Up to 70,000 British jobs are at risk as a direct result of European carbon reduction targets, according to a report. The policies have pushed up the cost of energy, threatening the vital mineral industries which deal in materials such as cement, chemicals, glass, ceramics and steel, the study claims.
It says the aluminium industry has been ‘virtually eradicated’ after closures in Anglesey and Northumberland, and blames policies which penalise ‘energy-intensive’ industries for emitting too much carbon dioxide.
As a result, firms in such industries, which employ 70,000 people, could be driven abroad where there are less stringent targets, costing jobs on our shores with no overall environmental benefits.
The study by think-tank Civitas claims the only way to save the £400billion-a-year industry is to scrap plans to fine firms which produce too much carbon dioxide.

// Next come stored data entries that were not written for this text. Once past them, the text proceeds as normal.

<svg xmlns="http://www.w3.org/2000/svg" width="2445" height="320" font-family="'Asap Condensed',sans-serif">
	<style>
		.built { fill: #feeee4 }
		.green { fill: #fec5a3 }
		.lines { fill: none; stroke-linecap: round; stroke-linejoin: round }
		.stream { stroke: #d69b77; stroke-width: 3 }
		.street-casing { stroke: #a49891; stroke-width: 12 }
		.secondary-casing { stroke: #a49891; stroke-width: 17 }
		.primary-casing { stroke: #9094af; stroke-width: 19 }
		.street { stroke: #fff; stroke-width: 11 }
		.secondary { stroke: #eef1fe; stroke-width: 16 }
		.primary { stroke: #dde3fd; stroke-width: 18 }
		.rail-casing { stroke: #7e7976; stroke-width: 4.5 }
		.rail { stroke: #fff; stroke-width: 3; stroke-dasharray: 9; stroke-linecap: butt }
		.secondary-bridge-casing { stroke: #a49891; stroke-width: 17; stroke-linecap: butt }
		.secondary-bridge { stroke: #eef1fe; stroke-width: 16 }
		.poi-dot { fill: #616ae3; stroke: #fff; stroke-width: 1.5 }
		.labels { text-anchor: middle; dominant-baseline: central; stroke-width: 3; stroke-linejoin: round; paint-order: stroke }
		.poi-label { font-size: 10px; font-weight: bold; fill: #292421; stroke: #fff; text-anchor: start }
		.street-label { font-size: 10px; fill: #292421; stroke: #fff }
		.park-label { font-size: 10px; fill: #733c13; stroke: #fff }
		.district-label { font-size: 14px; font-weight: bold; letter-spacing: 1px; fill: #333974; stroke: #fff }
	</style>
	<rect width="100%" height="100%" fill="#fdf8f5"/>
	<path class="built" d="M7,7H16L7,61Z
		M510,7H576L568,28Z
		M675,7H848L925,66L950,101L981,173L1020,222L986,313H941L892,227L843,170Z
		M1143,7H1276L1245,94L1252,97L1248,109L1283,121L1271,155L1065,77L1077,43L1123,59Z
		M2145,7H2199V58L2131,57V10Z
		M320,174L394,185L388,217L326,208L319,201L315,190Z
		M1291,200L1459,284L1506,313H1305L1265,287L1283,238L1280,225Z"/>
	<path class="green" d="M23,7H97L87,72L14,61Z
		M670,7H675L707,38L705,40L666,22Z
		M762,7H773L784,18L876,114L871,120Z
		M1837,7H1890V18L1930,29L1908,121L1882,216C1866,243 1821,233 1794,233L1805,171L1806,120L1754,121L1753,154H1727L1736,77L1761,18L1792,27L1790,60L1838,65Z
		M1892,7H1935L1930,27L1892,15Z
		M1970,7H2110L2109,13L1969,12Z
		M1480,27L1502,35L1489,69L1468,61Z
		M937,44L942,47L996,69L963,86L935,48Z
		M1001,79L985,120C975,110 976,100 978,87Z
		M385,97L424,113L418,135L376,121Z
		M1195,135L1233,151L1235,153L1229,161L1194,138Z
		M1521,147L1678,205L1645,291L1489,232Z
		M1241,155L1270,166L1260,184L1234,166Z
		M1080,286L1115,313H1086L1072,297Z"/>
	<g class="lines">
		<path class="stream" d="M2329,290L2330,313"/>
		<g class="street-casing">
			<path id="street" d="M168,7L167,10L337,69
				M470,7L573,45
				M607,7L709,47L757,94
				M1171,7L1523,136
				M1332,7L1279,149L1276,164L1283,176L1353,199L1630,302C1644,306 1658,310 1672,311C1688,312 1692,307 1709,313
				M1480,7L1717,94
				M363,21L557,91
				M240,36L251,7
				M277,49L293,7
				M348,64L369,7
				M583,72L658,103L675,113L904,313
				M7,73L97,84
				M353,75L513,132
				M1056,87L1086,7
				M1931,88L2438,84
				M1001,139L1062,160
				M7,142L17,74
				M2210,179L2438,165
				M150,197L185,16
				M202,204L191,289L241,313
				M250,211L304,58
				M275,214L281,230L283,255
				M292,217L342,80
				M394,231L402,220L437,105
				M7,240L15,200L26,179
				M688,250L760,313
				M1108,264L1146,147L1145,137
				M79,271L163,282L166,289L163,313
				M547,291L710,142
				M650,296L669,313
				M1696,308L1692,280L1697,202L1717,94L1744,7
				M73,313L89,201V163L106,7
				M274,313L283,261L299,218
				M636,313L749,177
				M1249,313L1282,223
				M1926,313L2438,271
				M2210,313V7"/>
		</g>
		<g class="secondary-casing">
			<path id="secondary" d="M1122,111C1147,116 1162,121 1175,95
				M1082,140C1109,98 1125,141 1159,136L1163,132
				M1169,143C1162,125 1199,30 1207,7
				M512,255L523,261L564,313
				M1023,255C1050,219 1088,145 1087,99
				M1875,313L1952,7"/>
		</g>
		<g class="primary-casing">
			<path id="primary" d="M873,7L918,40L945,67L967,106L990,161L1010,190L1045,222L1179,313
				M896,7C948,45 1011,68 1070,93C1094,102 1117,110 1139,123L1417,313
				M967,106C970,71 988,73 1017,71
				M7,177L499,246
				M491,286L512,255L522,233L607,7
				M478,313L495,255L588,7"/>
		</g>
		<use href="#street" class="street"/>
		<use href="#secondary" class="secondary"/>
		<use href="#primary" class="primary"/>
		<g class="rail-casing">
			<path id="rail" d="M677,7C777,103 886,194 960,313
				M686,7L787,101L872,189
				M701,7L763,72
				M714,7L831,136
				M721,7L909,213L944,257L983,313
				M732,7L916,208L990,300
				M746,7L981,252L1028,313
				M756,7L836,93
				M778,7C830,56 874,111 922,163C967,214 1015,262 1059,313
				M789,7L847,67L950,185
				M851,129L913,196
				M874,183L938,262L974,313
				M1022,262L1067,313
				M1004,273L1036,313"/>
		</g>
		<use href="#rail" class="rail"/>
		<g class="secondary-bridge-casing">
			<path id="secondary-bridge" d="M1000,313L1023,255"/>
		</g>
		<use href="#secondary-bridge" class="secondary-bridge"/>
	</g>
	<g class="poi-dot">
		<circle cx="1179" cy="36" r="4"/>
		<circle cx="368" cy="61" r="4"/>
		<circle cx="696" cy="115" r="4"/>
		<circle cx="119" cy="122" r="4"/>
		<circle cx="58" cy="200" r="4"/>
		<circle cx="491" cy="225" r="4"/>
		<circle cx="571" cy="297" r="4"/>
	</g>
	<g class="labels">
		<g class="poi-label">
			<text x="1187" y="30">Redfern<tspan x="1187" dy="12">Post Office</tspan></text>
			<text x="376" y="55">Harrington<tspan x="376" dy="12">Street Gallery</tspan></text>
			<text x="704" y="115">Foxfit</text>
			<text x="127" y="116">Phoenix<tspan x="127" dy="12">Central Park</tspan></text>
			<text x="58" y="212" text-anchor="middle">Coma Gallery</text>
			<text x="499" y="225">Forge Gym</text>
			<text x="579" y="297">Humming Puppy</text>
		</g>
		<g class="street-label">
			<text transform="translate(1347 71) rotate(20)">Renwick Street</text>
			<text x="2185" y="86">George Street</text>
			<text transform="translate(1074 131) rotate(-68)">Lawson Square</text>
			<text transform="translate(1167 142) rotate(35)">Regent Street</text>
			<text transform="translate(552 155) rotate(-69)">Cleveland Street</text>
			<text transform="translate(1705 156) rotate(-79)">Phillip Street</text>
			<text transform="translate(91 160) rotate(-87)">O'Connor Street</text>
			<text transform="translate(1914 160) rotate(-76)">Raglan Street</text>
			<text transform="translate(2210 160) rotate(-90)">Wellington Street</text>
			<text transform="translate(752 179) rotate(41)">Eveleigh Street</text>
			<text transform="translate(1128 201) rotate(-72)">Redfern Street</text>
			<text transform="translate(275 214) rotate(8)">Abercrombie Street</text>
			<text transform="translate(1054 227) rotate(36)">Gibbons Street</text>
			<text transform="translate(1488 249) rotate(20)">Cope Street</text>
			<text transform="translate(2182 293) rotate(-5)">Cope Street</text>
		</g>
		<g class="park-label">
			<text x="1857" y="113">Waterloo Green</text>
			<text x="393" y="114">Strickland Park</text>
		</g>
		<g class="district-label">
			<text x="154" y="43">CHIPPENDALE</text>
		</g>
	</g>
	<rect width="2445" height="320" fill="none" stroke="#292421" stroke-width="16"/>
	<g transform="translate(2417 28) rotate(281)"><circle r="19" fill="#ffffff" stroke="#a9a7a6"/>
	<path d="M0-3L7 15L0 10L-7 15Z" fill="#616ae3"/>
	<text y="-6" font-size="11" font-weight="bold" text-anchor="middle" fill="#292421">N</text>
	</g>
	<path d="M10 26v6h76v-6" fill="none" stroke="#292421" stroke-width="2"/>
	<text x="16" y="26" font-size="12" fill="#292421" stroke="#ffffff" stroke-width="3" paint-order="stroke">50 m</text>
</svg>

Ministers should exempt such companies from the climate change levy – a tax on industries which do not use renewable energy – to the maximum extent permitted under EU directives.
And it says the Coalition should abandon its ‘unachievable’ target of generating 20 per cent of electricity by renewable methods by 2020 – the most far-reaching target in the EU.
The report said that EU legislation adds ‘considerable costs’ to energy prices, while the UK’s environmental strategy raises energy prices to high levels, even in comparison with the rest of the continent.
Unlike other countries with ambitious carbon reduction targets, Britain does not currently legislate to protect key industries.
Study author Kaveh Pourvand said: ‘Germany is careful to protect its energy-efficient industries with significant concessions on energy costs, estimated to be nine billion euros in 2011.’
The report advocates scrapping the ‘carbon price floor’, the amount companies will have to pay per ton of carbon dioxide they emit, which is intended to come into force in April.
The author points out that the EU-wide policy means that the continent is allowed to emit a certain amount of CO2 each year.
But the ‘obvious flaw’ is that if Britain reduces its amount of CO2, other countries will be allowed to produce more, meaning British industry is unfairly shackled.
It concludes: ‘Following David Cameron’s pledge to lead the “greenest” government ever, the Coalition has stuck firmly to the implementation and continuance of the 2008 Climate Change Act, committing the UK to a unilateral cut in carbon emissions of 80 per cent by 2050 compared with 1990 levels.
‘For British manufacturing to revive, the Government should abandon its expensive climate change policies.’